WHAT THE TASK REQUIRES: Resume the research summary on axon growth after spinal cord injury below, starting right after its final sentence.

EXERCISE TEXT:
□ □ □ □ □

Following spinal cord injury (SCI), adult mammalian axons initiate a regenerative effort that fails at the site of tissue damage. The local environment at the lesion site is altered as complex cellular responses to injury lead to remodeling of the extracellular matrix (ECM). While there is a general consensus that the environment surrounding the site of injury is inhibitory to axonal growth, the roles of the cellular and ECM components in this process are poorly understood. To begin to address this problem, we have developed a spinal cord contusion injury model in the mouse, and we have compared ECM and axon profile distribution in selected inbred strains of mice that differ in the cellular response to an identical injury paradigm. Our preliminary data indicate that the cellular and ECM composition at the lesion dictate the distribution and extent of axonal growth after a contusive SCI. For example, we observed increased axonal growth in strains with a reduced expression of chondroitin sulfate proteoglycan sidechains, or CSPG-GAGs, in the glial borders of the lesion and increased laminin within the lesion site. To extend and test this central hypothesis, we will complete the following four specific aims:
In Specific Aim 1, we will determine the distribution and trajectory of identified axons approaching the site of contusion injury in chosen inbred mouse strains. Using the phenotypic variation in cellular response to injury as a tool, we will define the distribution of axons in and around the lesion site with immunohistochemical and anterograde tract tracing methods. These experiments will serve to identify the strains and regions that are associated with growing axons. Then, we will study those regions further in Specific Aim 2 to define the relationship between axon profiles, supporting cells, and ECM components at the lesion site. These experiments will center on co-localizing axons with cellular and ECM components, including CSPGs and laminins, using light, confocal, and electron microscopy.

□ □ □ □ □

INFORMATION SUPPLIED:

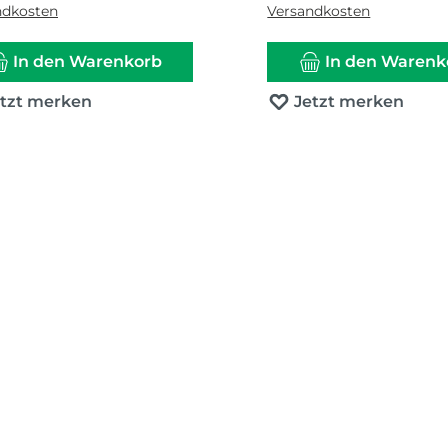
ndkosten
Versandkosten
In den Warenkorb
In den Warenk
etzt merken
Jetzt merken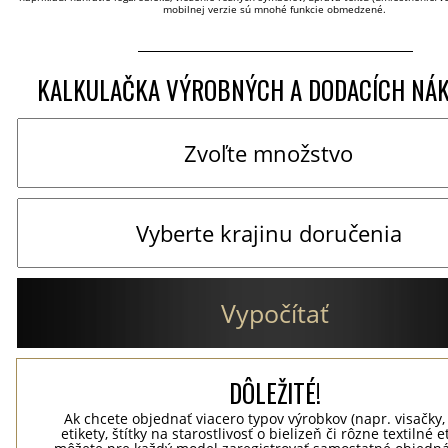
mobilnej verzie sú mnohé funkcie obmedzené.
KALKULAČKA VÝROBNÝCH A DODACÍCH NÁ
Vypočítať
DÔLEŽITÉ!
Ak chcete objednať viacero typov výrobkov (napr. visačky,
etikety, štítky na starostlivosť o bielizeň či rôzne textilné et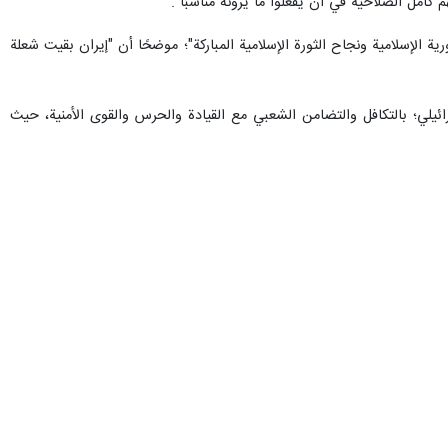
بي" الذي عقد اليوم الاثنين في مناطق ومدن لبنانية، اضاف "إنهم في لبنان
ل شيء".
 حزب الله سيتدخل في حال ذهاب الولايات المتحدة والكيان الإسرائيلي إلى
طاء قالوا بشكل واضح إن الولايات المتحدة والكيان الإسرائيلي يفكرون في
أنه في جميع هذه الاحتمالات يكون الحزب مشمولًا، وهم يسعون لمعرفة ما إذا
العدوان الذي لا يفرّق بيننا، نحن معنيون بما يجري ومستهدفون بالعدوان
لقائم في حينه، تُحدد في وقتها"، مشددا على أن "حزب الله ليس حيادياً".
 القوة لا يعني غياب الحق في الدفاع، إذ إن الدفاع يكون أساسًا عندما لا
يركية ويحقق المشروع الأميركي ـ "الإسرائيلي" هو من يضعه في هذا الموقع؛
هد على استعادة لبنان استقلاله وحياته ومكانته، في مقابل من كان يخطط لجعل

□ □ □ □ □

TASK OUTPUT:
In Specific Aim 3, we will directly test the role of CSPG-GAGs on axonal growth in and around the site of a contusion injury, using chondroitinase ABC to cleave the GAG sidechains from the core proteins. Finally, in Specific Aim 4, we will extend the study of axon/ECM interactions to determine the role of the local ECM on the integration and growth of embryonic neurons after transplantation into the site of a contusion lesion. Together, these four aims will establish a firm basis for understanding the relationship between cellular and ECM remodeling and axonal growth after SCI, and will help to direct future strategies to enhance axonal growth after injury.